> _What you have to do_
Copy out the lines of the records that follow, starting with the line containing "Azure Management Portal" and ending with the line containing "AZ CLI Reference", with both of those lines included.

> _The input_
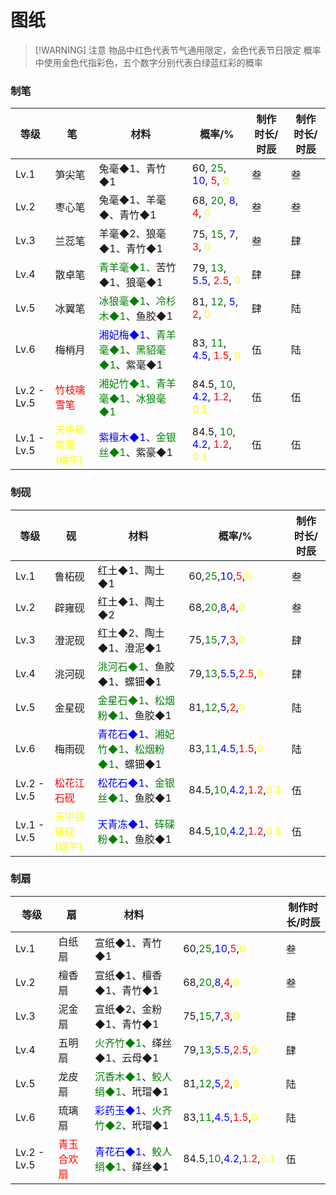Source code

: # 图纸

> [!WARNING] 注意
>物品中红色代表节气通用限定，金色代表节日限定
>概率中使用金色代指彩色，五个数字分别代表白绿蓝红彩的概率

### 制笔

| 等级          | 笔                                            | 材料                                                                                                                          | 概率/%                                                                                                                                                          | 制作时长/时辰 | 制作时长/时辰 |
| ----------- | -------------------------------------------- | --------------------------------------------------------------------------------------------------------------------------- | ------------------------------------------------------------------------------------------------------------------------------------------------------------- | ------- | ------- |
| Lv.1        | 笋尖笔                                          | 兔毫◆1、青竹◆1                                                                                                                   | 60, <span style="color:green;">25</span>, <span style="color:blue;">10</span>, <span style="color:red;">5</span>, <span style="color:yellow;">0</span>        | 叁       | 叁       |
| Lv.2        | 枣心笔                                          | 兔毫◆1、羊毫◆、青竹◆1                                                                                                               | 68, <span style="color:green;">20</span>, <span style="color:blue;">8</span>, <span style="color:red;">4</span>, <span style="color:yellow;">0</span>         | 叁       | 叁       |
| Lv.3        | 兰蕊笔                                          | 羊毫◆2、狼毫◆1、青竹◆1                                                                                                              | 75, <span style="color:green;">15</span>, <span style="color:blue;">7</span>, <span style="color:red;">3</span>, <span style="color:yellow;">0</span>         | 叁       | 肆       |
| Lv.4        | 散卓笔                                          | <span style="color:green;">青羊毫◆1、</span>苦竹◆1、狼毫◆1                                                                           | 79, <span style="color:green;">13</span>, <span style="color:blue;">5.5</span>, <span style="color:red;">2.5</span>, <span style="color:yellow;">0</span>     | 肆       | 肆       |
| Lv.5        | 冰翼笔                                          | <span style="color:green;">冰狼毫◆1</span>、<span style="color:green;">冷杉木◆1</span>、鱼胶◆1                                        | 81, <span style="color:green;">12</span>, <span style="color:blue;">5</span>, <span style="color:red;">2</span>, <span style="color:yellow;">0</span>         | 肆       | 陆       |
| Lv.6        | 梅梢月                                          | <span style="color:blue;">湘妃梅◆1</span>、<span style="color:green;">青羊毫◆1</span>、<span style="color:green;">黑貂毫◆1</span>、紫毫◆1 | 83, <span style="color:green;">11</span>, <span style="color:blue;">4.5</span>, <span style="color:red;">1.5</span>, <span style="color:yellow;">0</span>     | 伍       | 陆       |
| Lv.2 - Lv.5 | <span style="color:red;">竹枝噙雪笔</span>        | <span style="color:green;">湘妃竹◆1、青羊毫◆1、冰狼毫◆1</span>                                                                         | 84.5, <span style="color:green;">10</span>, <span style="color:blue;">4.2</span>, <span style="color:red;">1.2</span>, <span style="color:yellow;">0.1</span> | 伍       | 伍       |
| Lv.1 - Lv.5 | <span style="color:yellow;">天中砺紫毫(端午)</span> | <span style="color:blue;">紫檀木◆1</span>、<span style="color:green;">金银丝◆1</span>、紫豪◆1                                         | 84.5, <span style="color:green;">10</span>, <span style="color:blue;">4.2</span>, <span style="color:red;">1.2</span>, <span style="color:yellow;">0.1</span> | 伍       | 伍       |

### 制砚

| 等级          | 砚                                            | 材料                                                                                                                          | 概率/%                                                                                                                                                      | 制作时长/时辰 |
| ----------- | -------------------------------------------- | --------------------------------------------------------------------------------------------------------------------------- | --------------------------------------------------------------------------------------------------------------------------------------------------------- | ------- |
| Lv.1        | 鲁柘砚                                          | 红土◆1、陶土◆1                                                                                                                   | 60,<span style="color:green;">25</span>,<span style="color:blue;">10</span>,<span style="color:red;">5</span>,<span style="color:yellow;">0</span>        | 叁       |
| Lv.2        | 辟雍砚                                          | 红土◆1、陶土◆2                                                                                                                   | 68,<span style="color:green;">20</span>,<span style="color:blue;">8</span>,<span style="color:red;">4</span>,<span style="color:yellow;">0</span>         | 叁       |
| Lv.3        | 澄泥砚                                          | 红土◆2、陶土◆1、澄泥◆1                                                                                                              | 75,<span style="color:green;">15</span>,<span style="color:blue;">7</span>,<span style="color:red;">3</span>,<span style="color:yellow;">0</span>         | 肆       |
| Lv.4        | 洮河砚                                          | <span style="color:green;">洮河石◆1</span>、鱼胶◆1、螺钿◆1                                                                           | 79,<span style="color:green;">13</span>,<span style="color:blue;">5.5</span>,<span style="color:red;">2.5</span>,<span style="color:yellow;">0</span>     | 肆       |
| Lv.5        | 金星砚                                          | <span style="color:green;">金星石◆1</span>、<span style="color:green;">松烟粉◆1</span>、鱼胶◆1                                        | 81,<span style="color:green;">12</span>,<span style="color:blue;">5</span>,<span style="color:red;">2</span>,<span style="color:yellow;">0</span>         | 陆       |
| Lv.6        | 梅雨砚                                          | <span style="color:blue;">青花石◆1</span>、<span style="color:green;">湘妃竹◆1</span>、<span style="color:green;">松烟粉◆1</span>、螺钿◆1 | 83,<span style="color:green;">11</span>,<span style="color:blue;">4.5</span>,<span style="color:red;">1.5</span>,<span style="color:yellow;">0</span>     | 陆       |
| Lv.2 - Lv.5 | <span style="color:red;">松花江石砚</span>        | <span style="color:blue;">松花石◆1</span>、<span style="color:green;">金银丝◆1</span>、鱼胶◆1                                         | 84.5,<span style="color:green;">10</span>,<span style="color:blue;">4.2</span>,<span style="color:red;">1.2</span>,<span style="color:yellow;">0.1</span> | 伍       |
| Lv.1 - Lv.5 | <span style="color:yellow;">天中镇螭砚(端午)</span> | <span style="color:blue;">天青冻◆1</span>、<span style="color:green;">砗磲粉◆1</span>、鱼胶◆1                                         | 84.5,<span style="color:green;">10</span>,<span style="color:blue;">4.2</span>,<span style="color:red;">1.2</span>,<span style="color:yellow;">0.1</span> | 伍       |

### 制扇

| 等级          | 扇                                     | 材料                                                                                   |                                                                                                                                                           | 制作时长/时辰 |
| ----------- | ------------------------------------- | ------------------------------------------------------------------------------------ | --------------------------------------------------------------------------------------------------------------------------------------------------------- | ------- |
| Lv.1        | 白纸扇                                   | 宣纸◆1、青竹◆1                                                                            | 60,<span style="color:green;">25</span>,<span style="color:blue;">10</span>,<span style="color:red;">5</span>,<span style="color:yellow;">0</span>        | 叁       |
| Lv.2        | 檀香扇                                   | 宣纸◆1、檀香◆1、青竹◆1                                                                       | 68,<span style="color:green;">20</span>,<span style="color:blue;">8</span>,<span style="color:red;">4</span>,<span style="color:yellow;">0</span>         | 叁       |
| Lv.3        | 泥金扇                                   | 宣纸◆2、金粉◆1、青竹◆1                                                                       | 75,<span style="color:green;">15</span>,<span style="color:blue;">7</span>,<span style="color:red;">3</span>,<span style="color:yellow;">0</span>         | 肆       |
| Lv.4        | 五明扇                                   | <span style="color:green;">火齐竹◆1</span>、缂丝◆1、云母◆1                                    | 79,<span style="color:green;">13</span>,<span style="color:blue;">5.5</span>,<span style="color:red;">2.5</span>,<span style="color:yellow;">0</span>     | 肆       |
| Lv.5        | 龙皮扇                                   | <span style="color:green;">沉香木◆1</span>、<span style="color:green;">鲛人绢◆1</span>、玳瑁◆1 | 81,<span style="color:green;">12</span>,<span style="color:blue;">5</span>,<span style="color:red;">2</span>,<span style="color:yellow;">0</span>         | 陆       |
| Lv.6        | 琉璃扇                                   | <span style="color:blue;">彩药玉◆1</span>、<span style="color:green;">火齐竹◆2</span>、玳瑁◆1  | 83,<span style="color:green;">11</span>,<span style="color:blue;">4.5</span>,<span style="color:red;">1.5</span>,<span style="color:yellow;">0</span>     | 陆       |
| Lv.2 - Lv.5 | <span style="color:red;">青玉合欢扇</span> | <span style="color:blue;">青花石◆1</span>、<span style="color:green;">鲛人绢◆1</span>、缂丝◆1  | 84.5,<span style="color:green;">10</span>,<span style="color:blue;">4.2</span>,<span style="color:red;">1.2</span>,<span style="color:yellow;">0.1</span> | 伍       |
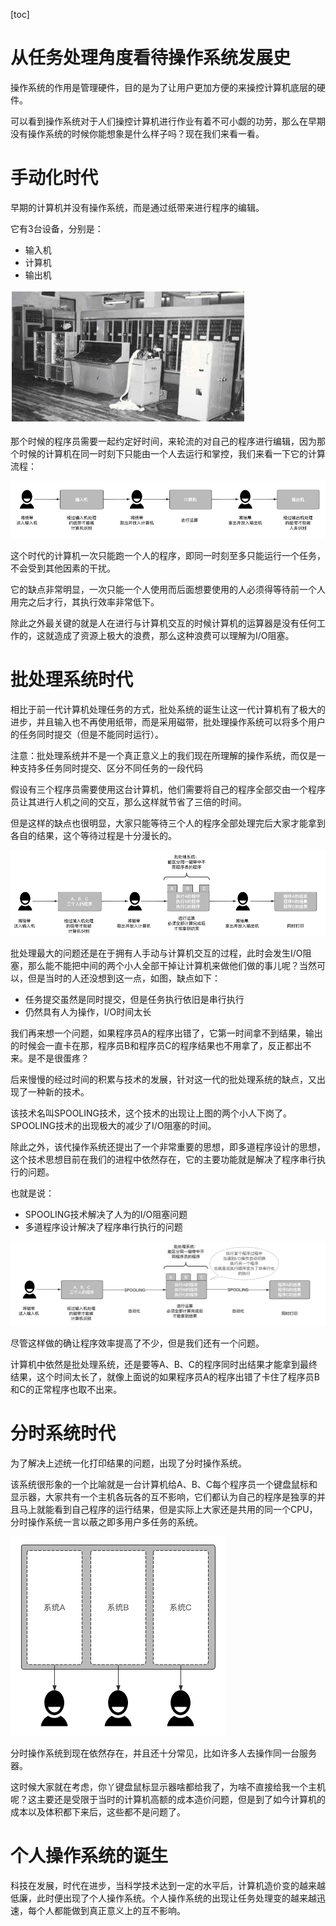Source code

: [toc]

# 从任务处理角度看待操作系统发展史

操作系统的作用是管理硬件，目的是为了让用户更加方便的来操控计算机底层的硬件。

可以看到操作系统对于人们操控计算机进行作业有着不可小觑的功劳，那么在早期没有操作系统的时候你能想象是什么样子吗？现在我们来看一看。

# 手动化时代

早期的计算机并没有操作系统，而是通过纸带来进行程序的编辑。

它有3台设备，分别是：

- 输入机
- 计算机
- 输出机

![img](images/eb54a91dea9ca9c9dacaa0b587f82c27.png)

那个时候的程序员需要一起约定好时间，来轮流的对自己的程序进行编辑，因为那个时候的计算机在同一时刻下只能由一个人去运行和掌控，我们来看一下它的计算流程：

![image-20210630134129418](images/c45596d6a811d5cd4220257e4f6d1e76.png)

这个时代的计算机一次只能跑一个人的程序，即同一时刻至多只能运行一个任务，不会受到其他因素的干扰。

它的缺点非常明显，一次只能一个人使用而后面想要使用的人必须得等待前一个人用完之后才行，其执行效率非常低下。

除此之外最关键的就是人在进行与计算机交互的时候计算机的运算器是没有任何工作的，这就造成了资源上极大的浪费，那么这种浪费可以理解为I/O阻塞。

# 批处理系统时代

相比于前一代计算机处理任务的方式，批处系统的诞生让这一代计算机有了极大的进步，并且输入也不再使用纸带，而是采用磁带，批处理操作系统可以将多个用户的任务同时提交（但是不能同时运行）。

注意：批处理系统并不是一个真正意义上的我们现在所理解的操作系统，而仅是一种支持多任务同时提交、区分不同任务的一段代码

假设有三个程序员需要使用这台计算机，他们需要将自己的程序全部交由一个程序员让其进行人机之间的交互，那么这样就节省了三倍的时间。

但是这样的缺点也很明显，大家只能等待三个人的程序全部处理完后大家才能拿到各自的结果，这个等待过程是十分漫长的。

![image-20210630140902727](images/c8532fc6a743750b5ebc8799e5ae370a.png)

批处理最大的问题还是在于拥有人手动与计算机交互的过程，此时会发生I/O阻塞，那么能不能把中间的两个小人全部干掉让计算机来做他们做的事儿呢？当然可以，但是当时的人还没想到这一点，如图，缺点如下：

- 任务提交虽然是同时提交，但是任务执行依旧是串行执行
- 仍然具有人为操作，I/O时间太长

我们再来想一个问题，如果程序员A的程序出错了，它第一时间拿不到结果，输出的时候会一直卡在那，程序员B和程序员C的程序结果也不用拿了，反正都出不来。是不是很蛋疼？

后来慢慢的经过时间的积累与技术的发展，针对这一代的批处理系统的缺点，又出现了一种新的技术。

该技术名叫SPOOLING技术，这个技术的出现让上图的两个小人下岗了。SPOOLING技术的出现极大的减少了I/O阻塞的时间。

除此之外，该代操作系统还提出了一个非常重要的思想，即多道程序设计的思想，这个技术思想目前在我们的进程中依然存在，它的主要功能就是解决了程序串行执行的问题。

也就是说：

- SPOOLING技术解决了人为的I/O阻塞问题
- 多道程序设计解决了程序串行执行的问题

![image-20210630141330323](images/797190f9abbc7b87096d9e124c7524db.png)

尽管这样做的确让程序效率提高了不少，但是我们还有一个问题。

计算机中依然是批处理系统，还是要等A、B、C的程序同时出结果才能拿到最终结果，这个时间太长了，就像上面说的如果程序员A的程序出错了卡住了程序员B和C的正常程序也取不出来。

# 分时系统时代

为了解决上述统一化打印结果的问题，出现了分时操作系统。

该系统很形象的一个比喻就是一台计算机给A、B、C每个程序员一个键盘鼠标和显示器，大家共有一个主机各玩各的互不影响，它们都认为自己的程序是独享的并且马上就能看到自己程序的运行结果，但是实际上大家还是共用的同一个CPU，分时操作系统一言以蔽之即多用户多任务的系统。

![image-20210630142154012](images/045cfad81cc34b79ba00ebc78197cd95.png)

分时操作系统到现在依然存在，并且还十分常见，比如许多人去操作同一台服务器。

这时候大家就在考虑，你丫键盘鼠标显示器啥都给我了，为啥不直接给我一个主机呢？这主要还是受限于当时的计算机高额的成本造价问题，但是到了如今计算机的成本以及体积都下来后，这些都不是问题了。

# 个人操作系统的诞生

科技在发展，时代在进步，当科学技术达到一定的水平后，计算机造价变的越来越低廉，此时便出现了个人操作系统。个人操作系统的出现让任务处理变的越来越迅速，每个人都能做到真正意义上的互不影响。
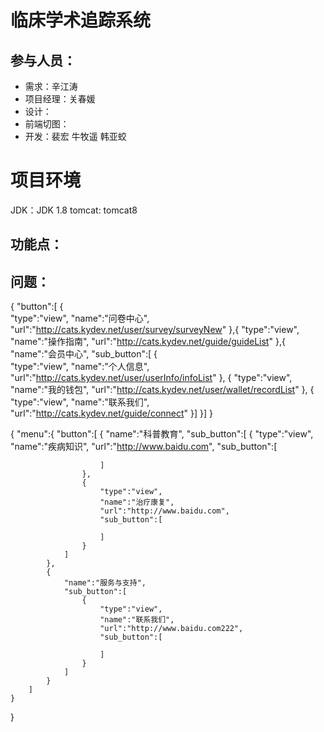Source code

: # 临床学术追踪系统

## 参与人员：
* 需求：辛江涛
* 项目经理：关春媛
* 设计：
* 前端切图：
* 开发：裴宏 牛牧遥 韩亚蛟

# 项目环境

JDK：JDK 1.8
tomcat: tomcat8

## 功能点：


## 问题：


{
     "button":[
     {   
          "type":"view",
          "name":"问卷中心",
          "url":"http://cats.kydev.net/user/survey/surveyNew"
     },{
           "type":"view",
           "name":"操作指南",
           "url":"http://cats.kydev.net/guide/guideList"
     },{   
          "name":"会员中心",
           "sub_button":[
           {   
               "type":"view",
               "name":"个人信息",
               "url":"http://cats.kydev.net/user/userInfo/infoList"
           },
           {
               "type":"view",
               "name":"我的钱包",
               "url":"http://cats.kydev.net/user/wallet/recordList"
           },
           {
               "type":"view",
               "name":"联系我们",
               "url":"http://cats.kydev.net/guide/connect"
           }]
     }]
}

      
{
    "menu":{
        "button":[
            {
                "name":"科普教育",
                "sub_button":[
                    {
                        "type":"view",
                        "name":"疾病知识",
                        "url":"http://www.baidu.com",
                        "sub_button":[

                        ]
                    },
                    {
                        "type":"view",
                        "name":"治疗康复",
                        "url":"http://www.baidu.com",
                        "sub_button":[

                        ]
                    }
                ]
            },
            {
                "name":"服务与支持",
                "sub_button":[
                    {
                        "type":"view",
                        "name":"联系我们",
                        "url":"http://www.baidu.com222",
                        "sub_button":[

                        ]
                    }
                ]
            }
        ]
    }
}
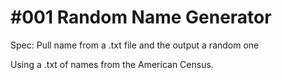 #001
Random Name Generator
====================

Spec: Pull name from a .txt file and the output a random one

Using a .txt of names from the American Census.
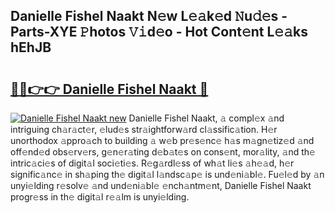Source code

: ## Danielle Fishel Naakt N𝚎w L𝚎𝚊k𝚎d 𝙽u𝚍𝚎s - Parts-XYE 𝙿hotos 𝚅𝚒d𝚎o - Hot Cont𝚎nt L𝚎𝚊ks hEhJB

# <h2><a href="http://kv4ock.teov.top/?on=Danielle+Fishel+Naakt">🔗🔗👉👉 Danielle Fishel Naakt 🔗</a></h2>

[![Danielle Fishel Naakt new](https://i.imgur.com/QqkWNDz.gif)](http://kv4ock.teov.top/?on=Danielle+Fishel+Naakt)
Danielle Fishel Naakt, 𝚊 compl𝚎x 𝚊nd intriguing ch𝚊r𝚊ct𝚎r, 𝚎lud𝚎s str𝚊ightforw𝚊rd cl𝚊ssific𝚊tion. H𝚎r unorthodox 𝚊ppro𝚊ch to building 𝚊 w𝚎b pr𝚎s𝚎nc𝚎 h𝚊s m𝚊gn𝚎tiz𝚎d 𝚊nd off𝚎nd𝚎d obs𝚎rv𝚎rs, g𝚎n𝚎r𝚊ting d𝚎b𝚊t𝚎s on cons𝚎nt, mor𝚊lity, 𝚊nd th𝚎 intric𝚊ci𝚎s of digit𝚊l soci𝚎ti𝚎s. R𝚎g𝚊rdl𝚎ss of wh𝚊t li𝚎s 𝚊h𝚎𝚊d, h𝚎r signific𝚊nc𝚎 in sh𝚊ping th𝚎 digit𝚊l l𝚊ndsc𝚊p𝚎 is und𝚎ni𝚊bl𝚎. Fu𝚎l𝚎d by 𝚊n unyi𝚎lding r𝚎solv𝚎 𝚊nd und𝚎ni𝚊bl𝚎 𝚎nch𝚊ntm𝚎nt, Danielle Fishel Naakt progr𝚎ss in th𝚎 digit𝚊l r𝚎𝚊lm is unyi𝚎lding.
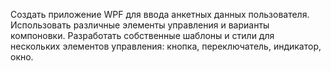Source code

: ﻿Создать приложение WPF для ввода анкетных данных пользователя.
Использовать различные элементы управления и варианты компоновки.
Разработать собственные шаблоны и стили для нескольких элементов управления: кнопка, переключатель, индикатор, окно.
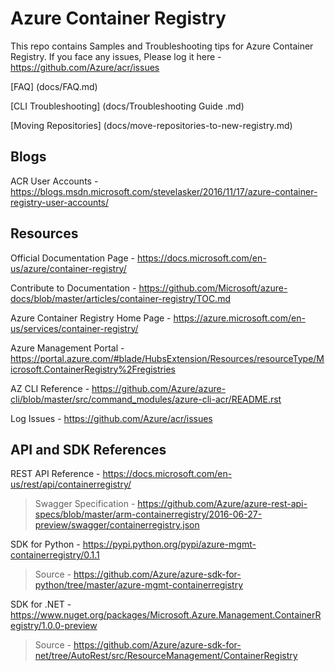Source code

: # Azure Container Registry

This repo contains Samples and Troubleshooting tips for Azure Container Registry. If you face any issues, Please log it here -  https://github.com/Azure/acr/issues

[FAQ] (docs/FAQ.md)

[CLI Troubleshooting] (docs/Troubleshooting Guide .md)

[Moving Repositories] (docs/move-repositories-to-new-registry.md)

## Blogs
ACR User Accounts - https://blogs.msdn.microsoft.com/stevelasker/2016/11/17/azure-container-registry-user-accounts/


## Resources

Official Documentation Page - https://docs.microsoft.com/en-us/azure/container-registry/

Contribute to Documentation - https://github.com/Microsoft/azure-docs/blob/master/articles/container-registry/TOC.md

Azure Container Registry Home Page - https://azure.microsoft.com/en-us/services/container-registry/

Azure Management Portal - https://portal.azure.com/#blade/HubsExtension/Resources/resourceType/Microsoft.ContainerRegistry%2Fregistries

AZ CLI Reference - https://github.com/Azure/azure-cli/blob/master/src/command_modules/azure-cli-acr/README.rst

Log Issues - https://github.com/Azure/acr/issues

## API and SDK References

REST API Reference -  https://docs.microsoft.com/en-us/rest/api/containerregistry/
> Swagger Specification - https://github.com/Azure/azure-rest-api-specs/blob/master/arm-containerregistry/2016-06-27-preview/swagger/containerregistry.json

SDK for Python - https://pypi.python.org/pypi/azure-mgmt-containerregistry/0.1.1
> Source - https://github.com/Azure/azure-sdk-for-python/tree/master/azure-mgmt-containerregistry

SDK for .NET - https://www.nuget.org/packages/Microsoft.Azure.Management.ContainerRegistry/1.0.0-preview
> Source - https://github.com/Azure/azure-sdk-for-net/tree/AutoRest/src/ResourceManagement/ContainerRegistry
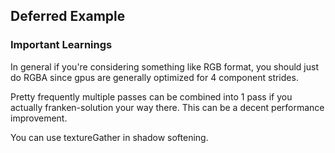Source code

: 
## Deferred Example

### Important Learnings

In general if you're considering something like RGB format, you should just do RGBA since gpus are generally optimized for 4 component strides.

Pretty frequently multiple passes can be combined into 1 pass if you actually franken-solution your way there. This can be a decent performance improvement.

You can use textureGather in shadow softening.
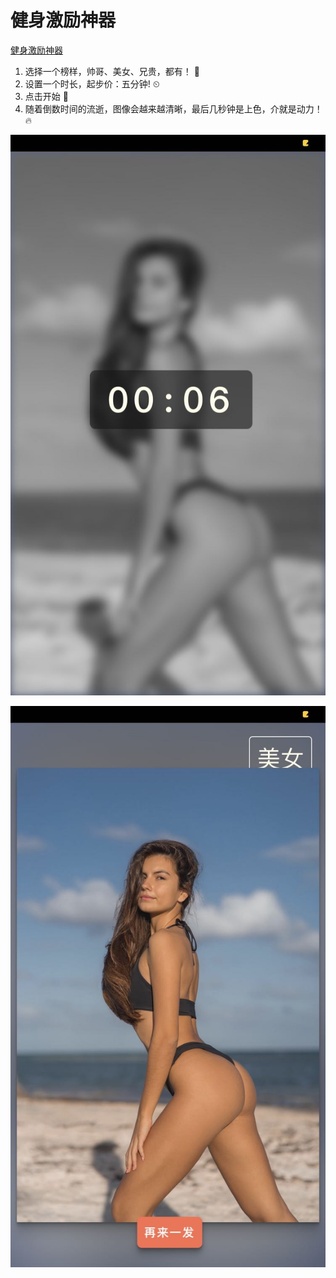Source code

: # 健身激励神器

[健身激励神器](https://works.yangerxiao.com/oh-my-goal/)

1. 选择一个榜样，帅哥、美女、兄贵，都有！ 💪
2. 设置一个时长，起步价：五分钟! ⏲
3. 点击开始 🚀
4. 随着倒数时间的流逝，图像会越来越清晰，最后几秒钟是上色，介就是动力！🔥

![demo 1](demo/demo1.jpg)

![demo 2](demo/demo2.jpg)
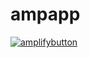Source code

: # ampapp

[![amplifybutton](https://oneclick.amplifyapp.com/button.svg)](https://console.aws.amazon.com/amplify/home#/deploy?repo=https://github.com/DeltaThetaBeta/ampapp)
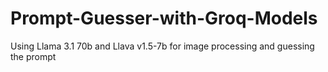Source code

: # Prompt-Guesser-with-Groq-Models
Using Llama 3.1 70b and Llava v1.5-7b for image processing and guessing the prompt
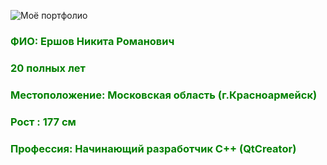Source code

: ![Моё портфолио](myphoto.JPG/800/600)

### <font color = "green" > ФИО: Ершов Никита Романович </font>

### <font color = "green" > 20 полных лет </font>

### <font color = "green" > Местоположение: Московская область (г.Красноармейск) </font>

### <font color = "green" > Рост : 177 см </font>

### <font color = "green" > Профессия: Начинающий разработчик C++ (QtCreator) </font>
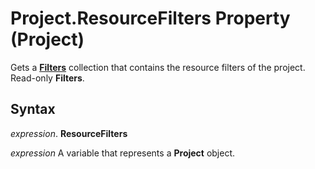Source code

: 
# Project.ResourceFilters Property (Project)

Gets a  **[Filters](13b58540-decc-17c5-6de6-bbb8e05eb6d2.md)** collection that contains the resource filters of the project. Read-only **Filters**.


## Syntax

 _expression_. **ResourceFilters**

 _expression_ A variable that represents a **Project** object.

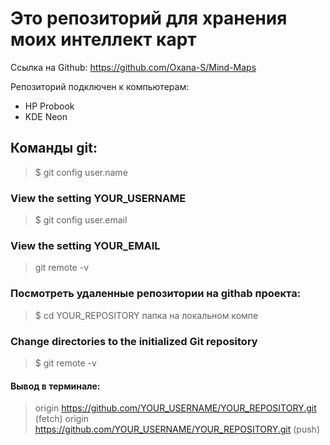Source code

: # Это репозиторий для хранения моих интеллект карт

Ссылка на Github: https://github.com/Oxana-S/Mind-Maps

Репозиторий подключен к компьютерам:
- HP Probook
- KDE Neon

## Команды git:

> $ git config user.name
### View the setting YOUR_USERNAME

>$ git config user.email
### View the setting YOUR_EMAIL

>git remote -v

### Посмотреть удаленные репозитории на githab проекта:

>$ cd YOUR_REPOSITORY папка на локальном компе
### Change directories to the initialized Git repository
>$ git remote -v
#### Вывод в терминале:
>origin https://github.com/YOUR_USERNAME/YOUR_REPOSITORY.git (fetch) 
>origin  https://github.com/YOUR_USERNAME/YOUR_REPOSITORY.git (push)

> _Task solution_
Azure Management Portal - https://portal.azure.com/#blade/HubsExtension/Resources/resourceType/Microsoft.ContainerRegistry%2Fregistries

AZ CLI Reference - https://github.com/Azure/azure-cli/blob/master/src/command_modules/azure-cli-acr/README.rst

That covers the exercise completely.